(Supplied entries)

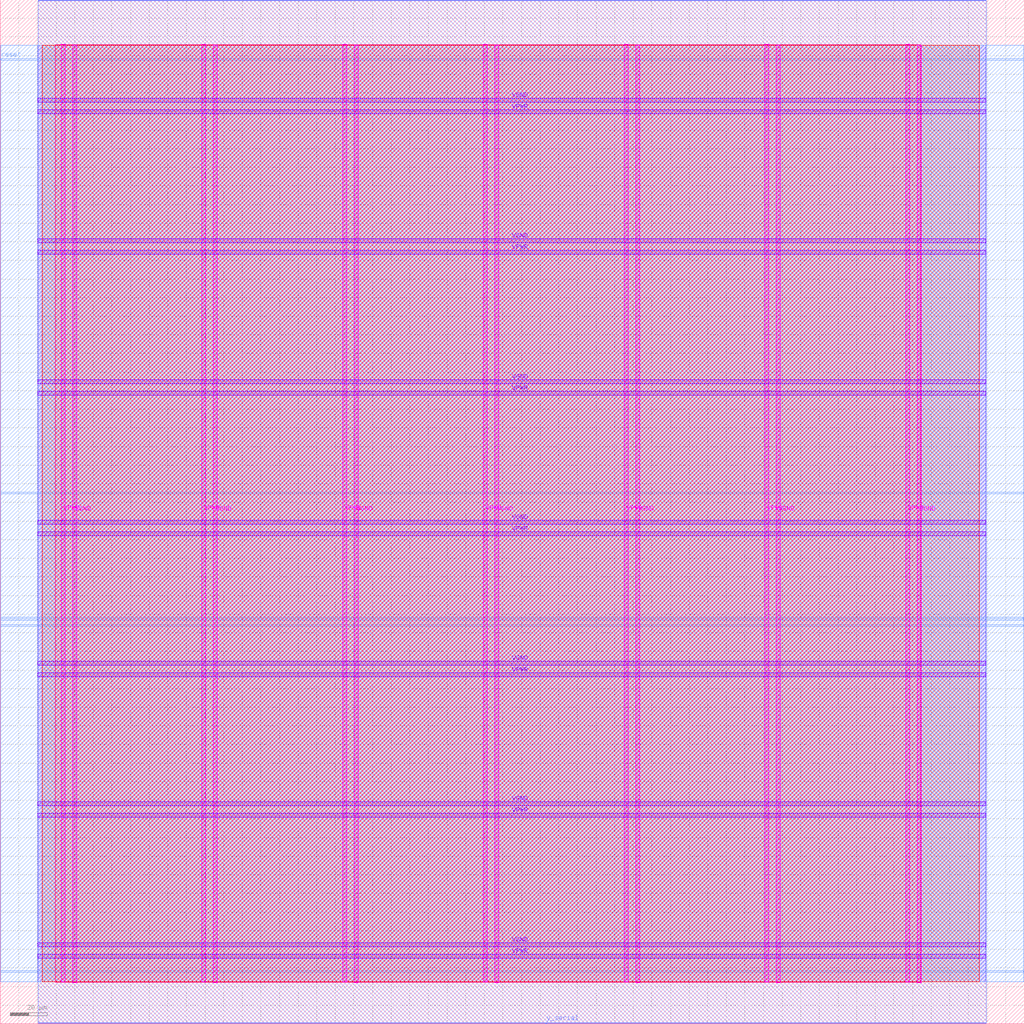
<source format=lef>
VERSION 5.7 ;
  NOWIREEXTENSIONATPIN ON ;
  DIVIDERCHAR "/" ;
  BUSBITCHARS "[]" ;
MACRO top
  CLASS BLOCK ;
  FOREIGN top ;
  ORIGIN 0.000 0.000 ;
  SIZE 550.000 BY 550.000 ;
  PIN VGND
    DIRECTION INOUT ;
    USE GROUND ;
    PORT
      LAYER TopMetal1 ;
        RECT 38.860 22.050 41.060 525.640 ;
    END
    PORT
      LAYER TopMetal1 ;
        RECT 114.460 22.050 116.660 525.640 ;
    END
    PORT
      LAYER TopMetal1 ;
        RECT 190.060 22.050 192.260 525.640 ;
    END
    PORT
      LAYER TopMetal1 ;
        RECT 265.660 22.050 267.860 525.640 ;
    END
    PORT
      LAYER TopMetal1 ;
        RECT 341.260 22.050 343.460 525.640 ;
    END
    PORT
      LAYER TopMetal1 ;
        RECT 416.860 22.050 419.060 525.640 ;
    END
    PORT
      LAYER TopMetal1 ;
        RECT 492.460 22.050 494.660 525.640 ;
    END
    PORT
      LAYER TopMetal2 ;
        RECT 20.160 41.380 529.440 43.580 ;
    END
    PORT
      LAYER TopMetal2 ;
        RECT 20.160 116.980 529.440 119.180 ;
    END
    PORT
      LAYER TopMetal2 ;
        RECT 20.160 192.580 529.440 194.780 ;
    END
    PORT
      LAYER TopMetal2 ;
        RECT 20.160 268.180 529.440 270.380 ;
    END
    PORT
      LAYER TopMetal2 ;
        RECT 20.160 343.780 529.440 345.980 ;
    END
    PORT
      LAYER TopMetal2 ;
        RECT 20.160 419.380 529.440 421.580 ;
    END
    PORT
      LAYER TopMetal2 ;
        RECT 20.160 494.980 529.440 497.180 ;
    END
  END VGND
  PIN VPWR
    DIRECTION INOUT ;
    USE POWER ;
    PORT
      LAYER TopMetal1 ;
        RECT 32.660 22.460 34.860 526.050 ;
    END
    PORT
      LAYER TopMetal1 ;
        RECT 108.260 22.460 110.460 526.050 ;
    END
    PORT
      LAYER TopMetal1 ;
        RECT 183.860 22.460 186.060 526.050 ;
    END
    PORT
      LAYER TopMetal1 ;
        RECT 259.460 22.460 261.660 526.050 ;
    END
    PORT
      LAYER TopMetal1 ;
        RECT 335.060 22.460 337.260 526.050 ;
    END
    PORT
      LAYER TopMetal1 ;
        RECT 410.660 22.460 412.860 526.050 ;
    END
    PORT
      LAYER TopMetal1 ;
        RECT 486.260 22.460 488.460 526.050 ;
    END
    PORT
      LAYER TopMetal2 ;
        RECT 20.160 35.180 529.440 37.380 ;
    END
    PORT
      LAYER TopMetal2 ;
        RECT 20.160 110.780 529.440 112.980 ;
    END
    PORT
      LAYER TopMetal2 ;
        RECT 20.160 186.380 529.440 188.580 ;
    END
    PORT
      LAYER TopMetal2 ;
        RECT 20.160 261.980 529.440 264.180 ;
    END
    PORT
      LAYER TopMetal2 ;
        RECT 20.160 337.580 529.440 339.780 ;
    END
    PORT
      LAYER TopMetal2 ;
        RECT 20.160 413.180 529.440 415.380 ;
    END
    PORT
      LAYER TopMetal2 ;
        RECT 20.160 488.780 529.440 490.980 ;
    END
  END VPWR
  PIN clkA
    DIRECTION INPUT ;
    USE SIGNAL ;
    ANTENNAGATEAREA 1.450800 ;
    PORT
      LAYER Metal3 ;
        RECT 549.600 27.940 550.000 28.340 ;
    END
  END clkA
  PIN reset
    DIRECTION INPUT ;
    USE SIGNAL ;
    ANTENNAGATEAREA 0.180700 ;
    PORT
      LAYER Metal3 ;
        RECT 0.000 517.660 0.400 518.060 ;
    END
  END reset
  PIN spi_miso
    DIRECTION OUTPUT ;
    USE SIGNAL ;
    ANTENNADIFFAREA 0.706800 ;
    PORT
      LAYER Metal3 ;
        RECT 549.600 216.940 550.000 217.340 ;
    END
  END spi_miso
  PIN spi_mosi
    DIRECTION INPUT ;
    USE SIGNAL ;
    ANTENNAGATEAREA 0.180700 ;
    PORT
      LAYER Metal3 ;
        RECT 549.600 284.980 550.000 285.380 ;
    END
  END spi_mosi
  PIN spi_sclk
    DIRECTION INPUT ;
    USE SIGNAL ;
    ANTENNAGATEAREA 1.450800 ;
    PORT
      LAYER Metal3 ;
        RECT 549.600 213.580 550.000 213.980 ;
    END
  END spi_sclk
  PIN spi_ss_n
    DIRECTION INPUT ;
    USE SIGNAL ;
    ANTENNAGATEAREA 0.180700 ;
    PORT
      LAYER Metal3 ;
        RECT 549.600 217.780 550.000 218.180 ;
    END
  END spi_ss_n
  PIN x_serial
    DIRECTION INPUT ;
    USE SIGNAL ;
    ANTENNAGATEAREA 0.180700 ;
    PORT
      LAYER Metal2 ;
        RECT 317.080 549.600 317.480 550.000 ;
    END
  END x_serial
  PIN y_serial
    DIRECTION OUTPUT ;
    USE SIGNAL ;
    ANTENNADIFFAREA 0.708600 ;
    PORT
      LAYER Metal2 ;
        RECT 293.080 0.000 293.480 0.400 ;
    END
  END y_serial
  OBS
      LAYER GatPoly ;
        RECT 20.160 22.530 529.440 525.570 ;
      LAYER Metal1 ;
        RECT 20.160 22.460 529.440 525.640 ;
      LAYER Metal2 ;
        RECT 20.535 549.390 316.870 549.600 ;
        RECT 317.690 549.390 529.545 549.600 ;
        RECT 20.535 0.610 529.545 549.390 ;
        RECT 20.535 0.400 292.870 0.610 ;
        RECT 293.690 0.400 529.545 0.610 ;
      LAYER Metal3 ;
        RECT 0.400 518.270 549.600 525.520 ;
        RECT 0.610 517.450 549.600 518.270 ;
        RECT 0.400 285.590 549.600 517.450 ;
        RECT 0.400 284.770 549.390 285.590 ;
        RECT 0.400 218.390 549.600 284.770 ;
        RECT 0.400 217.570 549.390 218.390 ;
        RECT 0.400 217.550 549.600 217.570 ;
        RECT 0.400 216.730 549.390 217.550 ;
        RECT 0.400 214.190 549.600 216.730 ;
        RECT 0.400 213.370 549.390 214.190 ;
        RECT 0.400 28.550 549.600 213.370 ;
        RECT 0.400 27.730 549.390 28.550 ;
        RECT 0.400 22.580 549.600 27.730 ;
      LAYER Metal4 ;
        RECT 22.460 22.535 525.700 525.565 ;
      LAYER Metal5 ;
        RECT 29.615 22.370 494.525 525.730 ;
  END
END top
END LIBRARY


</source>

(End Supplied entries)

Task brief
Keeping the pictures out, output the records from above exactly and completely.

Exercise result
<source format=lef>
VERSION 5.7 ;
  NOWIREEXTENSIONATPIN ON ;
  DIVIDERCHAR "/" ;
  BUSBITCHARS "[]" ;
MACRO top
  CLASS BLOCK ;
  FOREIGN top ;
  ORIGIN 0.000 0.000 ;
  SIZE 550.000 BY 550.000 ;
  PIN VGND
    DIRECTION INOUT ;
    USE GROUND ;
    PORT
      LAYER TopMetal1 ;
        RECT 38.860 22.050 41.060 525.640 ;
    END
    PORT
      LAYER TopMetal1 ;
        RECT 114.460 22.050 116.660 525.640 ;
    END
    PORT
      LAYER TopMetal1 ;
        RECT 190.060 22.050 192.260 525.640 ;
    END
    PORT
      LAYER TopMetal1 ;
        RECT 265.660 22.050 267.860 525.640 ;
    END
    PORT
      LAYER TopMetal1 ;
        RECT 341.260 22.050 343.460 525.640 ;
    END
    PORT
      LAYER TopMetal1 ;
        RECT 416.860 22.050 419.060 525.640 ;
    END
    PORT
      LAYER TopMetal1 ;
        RECT 492.460 22.050 494.660 525.640 ;
    END
    PORT
      LAYER TopMetal2 ;
        RECT 20.160 41.380 529.440 43.580 ;
    END
    PORT
      LAYER TopMetal2 ;
        RECT 20.160 116.980 529.440 119.180 ;
    END
    PORT
      LAYER TopMetal2 ;
        RECT 20.160 192.580 529.440 194.780 ;
    END
    PORT
      LAYER TopMetal2 ;
        RECT 20.160 268.180 529.440 270.380 ;
    END
    PORT
      LAYER TopMetal2 ;
        RECT 20.160 343.780 529.440 345.980 ;
    END
    PORT
      LAYER TopMetal2 ;
        RECT 20.160 419.380 529.440 421.580 ;
    END
    PORT
      LAYER TopMetal2 ;
        RECT 20.160 494.980 529.440 497.180 ;
    END
  END VGND
  PIN VPWR
    DIRECTION INOUT ;
    USE POWER ;
    PORT
      LAYER TopMetal1 ;
        RECT 32.660 22.460 34.860 526.050 ;
    END
    PORT
      LAYER TopMetal1 ;
        RECT 108.260 22.460 110.460 526.050 ;
    END
    PORT
      LAYER TopMetal1 ;
        RECT 183.860 22.460 186.060 526.050 ;
    END
    PORT
      LAYER TopMetal1 ;
        RECT 259.460 22.460 261.660 526.050 ;
    END
    PORT
      LAYER TopMetal1 ;
        RECT 335.060 22.460 337.260 526.050 ;
    END
    PORT
      LAYER TopMetal1 ;
        RECT 410.660 22.460 412.860 526.050 ;
    END
    PORT
      LAYER TopMetal1 ;
        RECT 486.260 22.460 488.460 526.050 ;
    END
    PORT
      LAYER TopMetal2 ;
        RECT 20.160 35.180 529.440 37.380 ;
    END
    PORT
      LAYER TopMetal2 ;
        RECT 20.160 110.780 529.440 112.980 ;
    END
    PORT
      LAYER TopMetal2 ;
        RECT 20.160 186.380 529.440 188.580 ;
    END
    PORT
      LAYER TopMetal2 ;
        RECT 20.160 261.980 529.440 264.180 ;
    END
    PORT
      LAYER TopMetal2 ;
        RECT 20.160 337.580 529.440 339.780 ;
    END
    PORT
      LAYER TopMetal2 ;
        RECT 20.160 413.180 529.440 415.380 ;
    END
    PORT
      LAYER TopMetal2 ;
        RECT 20.160 488.780 529.440 490.980 ;
    END
  END VPWR
  PIN clkA
    DIRECTION INPUT ;
    USE SIGNAL ;
    ANTENNAGATEAREA 1.450800 ;
    PORT
      LAYER Metal3 ;
        RECT 549.600 27.940 550.000 28.340 ;
    END
  END clkA
  PIN reset
    DIRECTION INPUT ;
    USE SIGNAL ;
    ANTENNAGATEAREA 0.180700 ;
    PORT
      LAYER Metal3 ;
        RECT 0.000 517.660 0.400 518.060 ;
    END
  END reset
  PIN spi_miso
    DIRECTION OUTPUT ;
    USE SIGNAL ;
    ANTENNADIFFAREA 0.706800 ;
    PORT
      LAYER Metal3 ;
        RECT 549.600 216.940 550.000 217.340 ;
    END
  END spi_miso
  PIN spi_mosi
    DIRECTION INPUT ;
    USE SIGNAL ;
    ANTENNAGATEAREA 0.180700 ;
    PORT
      LAYER Metal3 ;
        RECT 549.600 284.980 550.000 285.380 ;
    END
  END spi_mosi
  PIN spi_sclk
    DIRECTION INPUT ;
    USE SIGNAL ;
    ANTENNAGATEAREA 1.450800 ;
    PORT
      LAYER Metal3 ;
        RECT 549.600 213.580 550.000 213.980 ;
    END
  END spi_sclk
  PIN spi_ss_n
    DIRECTION INPUT ;
    USE SIGNAL ;
    ANTENNAGATEAREA 0.180700 ;
    PORT
      LAYER Metal3 ;
        RECT 549.600 217.780 550.000 218.180 ;
    END
  END spi_ss_n
  PIN x_serial
    DIRECTION INPUT ;
    USE SIGNAL ;
    ANTENNAGATEAREA 0.180700 ;
    PORT
      LAYER Metal2 ;
        RECT 317.080 549.600 317.480 550.000 ;
    END
  END x_serial
  PIN y_serial
    DIRECTION OUTPUT ;
    USE SIGNAL ;
    ANTENNADIFFAREA 0.708600 ;
    PORT
      LAYER Metal2 ;
        RECT 293.080 0.000 293.480 0.400 ;
    END
  END y_serial
  OBS
      LAYER GatPoly ;
        RECT 20.160 22.530 529.440 525.570 ;
      LAYER Metal1 ;
        RECT 20.160 22.460 529.440 525.640 ;
      LAYER Metal2 ;
        RECT 20.535 549.390 316.870 549.600 ;
        RECT 317.690 549.390 529.545 549.600 ;
        RECT 20.535 0.610 529.545 549.390 ;
        RECT 20.535 0.400 292.870 0.610 ;
        RECT 293.690 0.400 529.545 0.610 ;
      LAYER Metal3 ;
        RECT 0.400 518.270 549.600 525.520 ;
        RECT 0.610 517.450 549.600 518.270 ;
        RECT 0.400 285.590 549.600 517.450 ;
        RECT 0.400 284.770 549.390 285.590 ;
        RECT 0.400 218.390 549.600 284.770 ;
        RECT 0.400 217.570 549.390 218.390 ;
        RECT 0.400 217.550 549.600 217.570 ;
        RECT 0.400 216.730 549.390 217.550 ;
        RECT 0.400 214.190 549.600 216.730 ;
        RECT 0.400 213.370 549.390 214.190 ;
        RECT 0.400 28.550 549.600 213.370 ;
        RECT 0.400 27.730 549.390 28.550 ;
        RECT 0.400 22.580 549.600 27.730 ;
      LAYER Metal4 ;
        RECT 22.460 22.535 525.700 525.565 ;
      LAYER Metal5 ;
        RECT 29.615 22.370 494.525 525.730 ;
  END
END top
END LIBRARY


</source>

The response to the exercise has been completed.